Summer sees changes in DBHS staff

Over the summer, Diamond Bar High School has seen several changes in its staff and administration. Among them was the resignation of Assistant Principal David Hong. 

Hong, who will leave on July 31, has accepted a new position at the College Board as the first-ever director for Environmental Science.

“This situation has developed very fast and caught all of us by surprise,” Principal Reuben Jones said in a memo to the staff.

According to Jones, Hong was encouraged to apply for the job by the AP Environmental Science community and the College Board. While at DBHS, Hong was an administrator and teacher for more than 25 years, 14 as an instructional dean. He held the role of assistant principal for the past three years.   

Stepping in to replace him as interim assistant principal will be Matthew Brummett, who was the assistant principal at Suzanne Middle School last school year.
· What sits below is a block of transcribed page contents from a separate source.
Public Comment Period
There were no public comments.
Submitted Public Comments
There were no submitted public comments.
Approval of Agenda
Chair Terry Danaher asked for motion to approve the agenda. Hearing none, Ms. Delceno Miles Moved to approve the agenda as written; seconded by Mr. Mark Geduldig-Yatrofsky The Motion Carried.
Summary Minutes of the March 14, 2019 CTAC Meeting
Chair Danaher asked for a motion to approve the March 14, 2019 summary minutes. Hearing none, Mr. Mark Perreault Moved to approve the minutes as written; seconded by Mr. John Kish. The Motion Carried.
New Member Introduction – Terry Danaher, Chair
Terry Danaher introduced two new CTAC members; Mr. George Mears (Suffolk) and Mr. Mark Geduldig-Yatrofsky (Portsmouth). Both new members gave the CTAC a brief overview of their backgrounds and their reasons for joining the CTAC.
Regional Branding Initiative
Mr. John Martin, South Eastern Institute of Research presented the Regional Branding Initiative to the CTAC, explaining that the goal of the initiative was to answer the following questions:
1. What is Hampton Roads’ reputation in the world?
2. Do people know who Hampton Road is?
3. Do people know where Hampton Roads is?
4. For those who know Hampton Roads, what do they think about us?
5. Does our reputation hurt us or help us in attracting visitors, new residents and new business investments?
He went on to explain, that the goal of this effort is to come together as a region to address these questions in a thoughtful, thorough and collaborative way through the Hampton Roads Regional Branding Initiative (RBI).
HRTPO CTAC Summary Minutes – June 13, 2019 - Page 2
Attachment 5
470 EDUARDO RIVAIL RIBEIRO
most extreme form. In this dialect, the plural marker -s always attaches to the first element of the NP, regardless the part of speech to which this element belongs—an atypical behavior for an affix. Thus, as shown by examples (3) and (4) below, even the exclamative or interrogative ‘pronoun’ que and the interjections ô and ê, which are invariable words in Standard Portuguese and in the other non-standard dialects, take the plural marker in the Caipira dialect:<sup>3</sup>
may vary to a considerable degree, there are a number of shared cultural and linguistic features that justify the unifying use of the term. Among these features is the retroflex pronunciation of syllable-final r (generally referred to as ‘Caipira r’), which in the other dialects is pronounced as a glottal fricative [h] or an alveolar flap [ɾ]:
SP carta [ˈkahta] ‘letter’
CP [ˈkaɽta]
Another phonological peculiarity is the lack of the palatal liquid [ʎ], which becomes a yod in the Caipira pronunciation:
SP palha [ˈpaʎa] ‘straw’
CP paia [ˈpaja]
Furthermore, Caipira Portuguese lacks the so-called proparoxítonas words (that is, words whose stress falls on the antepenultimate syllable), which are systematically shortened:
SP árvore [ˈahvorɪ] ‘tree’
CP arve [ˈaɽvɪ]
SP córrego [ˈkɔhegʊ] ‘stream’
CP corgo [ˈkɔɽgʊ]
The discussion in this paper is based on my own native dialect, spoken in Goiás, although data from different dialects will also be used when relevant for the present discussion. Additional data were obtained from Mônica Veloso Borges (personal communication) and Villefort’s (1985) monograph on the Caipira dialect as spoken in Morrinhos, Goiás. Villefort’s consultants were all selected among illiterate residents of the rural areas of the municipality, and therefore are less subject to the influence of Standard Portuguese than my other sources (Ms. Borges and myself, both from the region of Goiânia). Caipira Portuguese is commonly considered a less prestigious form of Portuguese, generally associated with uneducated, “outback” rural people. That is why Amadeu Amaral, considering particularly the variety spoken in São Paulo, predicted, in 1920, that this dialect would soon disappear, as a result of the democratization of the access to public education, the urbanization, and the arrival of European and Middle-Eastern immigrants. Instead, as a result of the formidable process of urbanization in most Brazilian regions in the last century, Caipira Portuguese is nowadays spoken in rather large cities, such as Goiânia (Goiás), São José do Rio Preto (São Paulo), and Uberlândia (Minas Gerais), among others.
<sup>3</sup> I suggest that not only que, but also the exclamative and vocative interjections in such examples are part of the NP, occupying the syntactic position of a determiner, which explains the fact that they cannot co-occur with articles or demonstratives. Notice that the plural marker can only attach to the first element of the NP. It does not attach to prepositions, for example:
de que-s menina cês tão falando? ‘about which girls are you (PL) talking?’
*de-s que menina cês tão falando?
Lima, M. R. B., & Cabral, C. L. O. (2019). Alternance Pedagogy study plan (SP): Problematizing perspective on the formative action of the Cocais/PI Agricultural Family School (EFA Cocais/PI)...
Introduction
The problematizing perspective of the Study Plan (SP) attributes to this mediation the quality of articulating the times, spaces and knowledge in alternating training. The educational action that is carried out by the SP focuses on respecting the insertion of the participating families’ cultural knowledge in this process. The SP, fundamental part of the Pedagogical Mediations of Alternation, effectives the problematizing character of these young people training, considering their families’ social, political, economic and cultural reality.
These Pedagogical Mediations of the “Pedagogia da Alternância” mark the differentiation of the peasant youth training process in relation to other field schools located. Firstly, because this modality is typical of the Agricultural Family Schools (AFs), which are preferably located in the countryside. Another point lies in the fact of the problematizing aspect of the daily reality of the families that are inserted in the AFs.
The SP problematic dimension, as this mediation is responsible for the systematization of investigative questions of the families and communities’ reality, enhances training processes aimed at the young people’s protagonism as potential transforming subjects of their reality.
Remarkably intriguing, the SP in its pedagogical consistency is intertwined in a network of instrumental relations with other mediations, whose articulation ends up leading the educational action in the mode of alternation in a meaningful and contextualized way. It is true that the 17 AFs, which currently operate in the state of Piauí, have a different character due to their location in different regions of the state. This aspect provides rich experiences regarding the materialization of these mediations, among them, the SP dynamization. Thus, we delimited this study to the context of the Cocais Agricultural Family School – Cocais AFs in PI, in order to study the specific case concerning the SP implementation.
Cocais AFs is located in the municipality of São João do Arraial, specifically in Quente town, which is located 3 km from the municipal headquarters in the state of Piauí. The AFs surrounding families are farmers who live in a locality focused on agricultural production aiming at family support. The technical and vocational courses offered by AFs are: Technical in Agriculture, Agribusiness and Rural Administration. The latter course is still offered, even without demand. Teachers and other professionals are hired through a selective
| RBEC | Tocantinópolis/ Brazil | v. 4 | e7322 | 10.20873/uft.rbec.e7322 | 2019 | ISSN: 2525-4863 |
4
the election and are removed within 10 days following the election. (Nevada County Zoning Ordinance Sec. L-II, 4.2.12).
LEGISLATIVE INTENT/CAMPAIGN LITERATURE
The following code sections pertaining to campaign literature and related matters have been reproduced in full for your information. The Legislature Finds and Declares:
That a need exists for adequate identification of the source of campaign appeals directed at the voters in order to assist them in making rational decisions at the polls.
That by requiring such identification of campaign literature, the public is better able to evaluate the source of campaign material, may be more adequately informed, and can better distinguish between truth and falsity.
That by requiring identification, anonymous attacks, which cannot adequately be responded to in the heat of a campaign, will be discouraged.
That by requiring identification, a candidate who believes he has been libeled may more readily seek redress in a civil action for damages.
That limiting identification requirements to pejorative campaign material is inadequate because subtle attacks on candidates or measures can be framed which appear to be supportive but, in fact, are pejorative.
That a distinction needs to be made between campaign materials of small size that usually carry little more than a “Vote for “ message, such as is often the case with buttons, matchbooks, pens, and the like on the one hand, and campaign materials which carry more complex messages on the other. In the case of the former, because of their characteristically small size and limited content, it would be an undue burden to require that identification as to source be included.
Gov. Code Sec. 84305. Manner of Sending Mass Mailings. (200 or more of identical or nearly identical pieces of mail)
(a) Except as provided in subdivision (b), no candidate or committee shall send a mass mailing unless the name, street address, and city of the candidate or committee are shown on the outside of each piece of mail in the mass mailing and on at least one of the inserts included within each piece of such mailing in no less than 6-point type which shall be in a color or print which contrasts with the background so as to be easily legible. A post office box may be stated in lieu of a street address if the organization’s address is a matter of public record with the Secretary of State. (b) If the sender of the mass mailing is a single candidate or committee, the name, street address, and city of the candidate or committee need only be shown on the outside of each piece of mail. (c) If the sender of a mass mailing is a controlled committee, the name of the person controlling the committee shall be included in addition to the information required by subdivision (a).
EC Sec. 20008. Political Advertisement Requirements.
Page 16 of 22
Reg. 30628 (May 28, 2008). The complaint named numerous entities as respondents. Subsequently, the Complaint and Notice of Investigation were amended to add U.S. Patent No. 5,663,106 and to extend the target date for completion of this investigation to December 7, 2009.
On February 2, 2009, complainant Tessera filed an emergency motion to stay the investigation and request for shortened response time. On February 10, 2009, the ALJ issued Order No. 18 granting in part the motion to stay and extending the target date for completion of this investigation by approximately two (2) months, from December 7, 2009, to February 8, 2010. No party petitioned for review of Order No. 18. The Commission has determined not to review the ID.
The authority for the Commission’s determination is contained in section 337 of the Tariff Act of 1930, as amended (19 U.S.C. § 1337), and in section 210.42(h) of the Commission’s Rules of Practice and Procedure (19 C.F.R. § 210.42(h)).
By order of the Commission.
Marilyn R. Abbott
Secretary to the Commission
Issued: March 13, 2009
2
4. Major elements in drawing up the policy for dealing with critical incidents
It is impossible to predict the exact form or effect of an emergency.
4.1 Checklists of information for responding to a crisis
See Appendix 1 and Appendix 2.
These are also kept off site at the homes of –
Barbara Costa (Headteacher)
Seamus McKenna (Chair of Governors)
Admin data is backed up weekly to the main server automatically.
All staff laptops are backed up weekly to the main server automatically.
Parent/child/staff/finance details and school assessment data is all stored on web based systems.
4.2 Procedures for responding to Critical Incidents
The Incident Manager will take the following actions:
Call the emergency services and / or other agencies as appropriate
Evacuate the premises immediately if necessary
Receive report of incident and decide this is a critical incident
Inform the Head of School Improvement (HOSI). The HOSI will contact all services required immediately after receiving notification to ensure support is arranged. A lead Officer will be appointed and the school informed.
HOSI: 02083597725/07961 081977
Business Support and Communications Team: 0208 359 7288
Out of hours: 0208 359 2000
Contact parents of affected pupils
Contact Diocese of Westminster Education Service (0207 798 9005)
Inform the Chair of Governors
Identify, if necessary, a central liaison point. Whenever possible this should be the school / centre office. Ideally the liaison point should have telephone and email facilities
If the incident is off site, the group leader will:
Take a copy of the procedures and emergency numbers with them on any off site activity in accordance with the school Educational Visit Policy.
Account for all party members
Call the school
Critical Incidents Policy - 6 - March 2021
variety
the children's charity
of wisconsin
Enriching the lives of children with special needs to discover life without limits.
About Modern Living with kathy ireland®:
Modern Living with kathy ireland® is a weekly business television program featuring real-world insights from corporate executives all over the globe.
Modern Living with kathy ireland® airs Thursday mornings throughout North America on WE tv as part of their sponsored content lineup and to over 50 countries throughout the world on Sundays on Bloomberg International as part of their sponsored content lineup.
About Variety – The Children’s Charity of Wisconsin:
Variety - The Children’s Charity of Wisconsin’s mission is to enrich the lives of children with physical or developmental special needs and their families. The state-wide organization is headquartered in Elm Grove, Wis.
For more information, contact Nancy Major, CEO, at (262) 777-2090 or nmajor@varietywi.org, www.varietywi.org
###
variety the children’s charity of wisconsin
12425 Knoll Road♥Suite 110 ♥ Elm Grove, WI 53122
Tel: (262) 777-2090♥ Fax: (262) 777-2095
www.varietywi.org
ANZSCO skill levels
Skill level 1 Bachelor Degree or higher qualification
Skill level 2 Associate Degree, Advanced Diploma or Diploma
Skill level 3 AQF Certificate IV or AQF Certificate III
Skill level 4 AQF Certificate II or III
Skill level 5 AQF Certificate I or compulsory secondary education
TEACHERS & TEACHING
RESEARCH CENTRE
During his time at DBHS, Brummett taught social science, became girls head soccer coach and was eventually promoted to instructional dean.

“Matt [Brummett] is a trusted administrator, colleague and Brahma who will make a significant and positive impact as assistant principal,” Jones said.

In addition to Hong and Brummett, a number of  teachers have left DBHS, departures that previously were not announced. 

Physical education teachers Stephanie Green and Marcus Hughes will not be returning this fall. Green is retiring after working for more than 20 years at the school. Hughes, who was also the head girls basketball coach, has accepted a position as a head football coach and PE teacher in Washington. Hughes had previously served at DBHS head football coach.

Meanwhile, ROP teacher Sabrina Ruiz-Emmons has resigned, and interviews to fill in her position have been scheduled.

Lastly, school psychologist Lori Lowe has retired after 28 years in WVUSD, the  last three years at DBHS. She will be replaced by Inger Turner, the former school psychologist at Suzanne Middle School.

Mirroring the decline of teachers is a smaller student population. This fall, DBHS is anticipating a student body of about 2,600. There were 2,709 students at DBHS last school year, according to the California Department of Education.

Fewer students means less funding for the school. In order to deal with the budget cuts, Jones noted that fiscal stability is a priority for this school year.

Part of his plan entails a hiring freeze, meaning DBHS won’t fill in certain positions after those teachers have retired or resigned. 

“I want to emphasize that the current budget situation is not permanent and the hiring ‘freeze,’ though challenging, is temporary,” Jones said. “Due to the current increase in elementary age enrollment, we anticipate growth in the near future.”

Currently, there is no plan to replace former Instructional Dean Denise Loera. Instead, Jones will set up an administration responsibility chart that details how other staff members will share her workload.